--- Data to process Enclosed Below ---

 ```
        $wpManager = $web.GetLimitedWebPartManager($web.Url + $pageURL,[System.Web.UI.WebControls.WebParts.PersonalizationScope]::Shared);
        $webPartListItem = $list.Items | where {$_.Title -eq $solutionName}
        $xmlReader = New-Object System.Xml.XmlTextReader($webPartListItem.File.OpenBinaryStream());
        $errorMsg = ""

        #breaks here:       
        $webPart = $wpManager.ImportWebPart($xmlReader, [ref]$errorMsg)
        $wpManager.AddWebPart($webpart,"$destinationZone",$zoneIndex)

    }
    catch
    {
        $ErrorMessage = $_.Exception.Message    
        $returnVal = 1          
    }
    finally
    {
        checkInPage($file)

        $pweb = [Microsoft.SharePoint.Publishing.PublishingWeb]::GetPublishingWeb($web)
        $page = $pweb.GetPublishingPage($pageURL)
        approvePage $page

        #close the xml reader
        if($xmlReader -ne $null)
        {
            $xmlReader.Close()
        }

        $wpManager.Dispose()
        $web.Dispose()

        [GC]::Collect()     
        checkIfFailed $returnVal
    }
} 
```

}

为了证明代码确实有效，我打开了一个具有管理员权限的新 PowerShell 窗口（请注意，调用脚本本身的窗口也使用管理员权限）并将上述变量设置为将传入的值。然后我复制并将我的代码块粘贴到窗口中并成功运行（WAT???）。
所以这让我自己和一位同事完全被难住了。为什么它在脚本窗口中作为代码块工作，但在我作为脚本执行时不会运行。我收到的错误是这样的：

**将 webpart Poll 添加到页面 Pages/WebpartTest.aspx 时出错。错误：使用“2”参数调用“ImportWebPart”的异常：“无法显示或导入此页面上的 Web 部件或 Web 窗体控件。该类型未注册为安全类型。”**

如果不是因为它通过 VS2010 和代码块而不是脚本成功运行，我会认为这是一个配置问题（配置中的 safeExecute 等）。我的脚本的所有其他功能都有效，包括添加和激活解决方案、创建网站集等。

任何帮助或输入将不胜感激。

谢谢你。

--- End of Enclosed Data to process ---

** Problem statement **
Scan the data above. Return every line with "System" in it.

** Finished task **
        $wpManager = $web.GetLimitedWebPartManager($web.Url + $pageURL,[System.Web.UI.WebControls.WebParts.PersonalizationScope]::Shared);
        $xmlReader = New-Object System.Xml.XmlTextReader($webPartListItem.File.OpenBinaryStream());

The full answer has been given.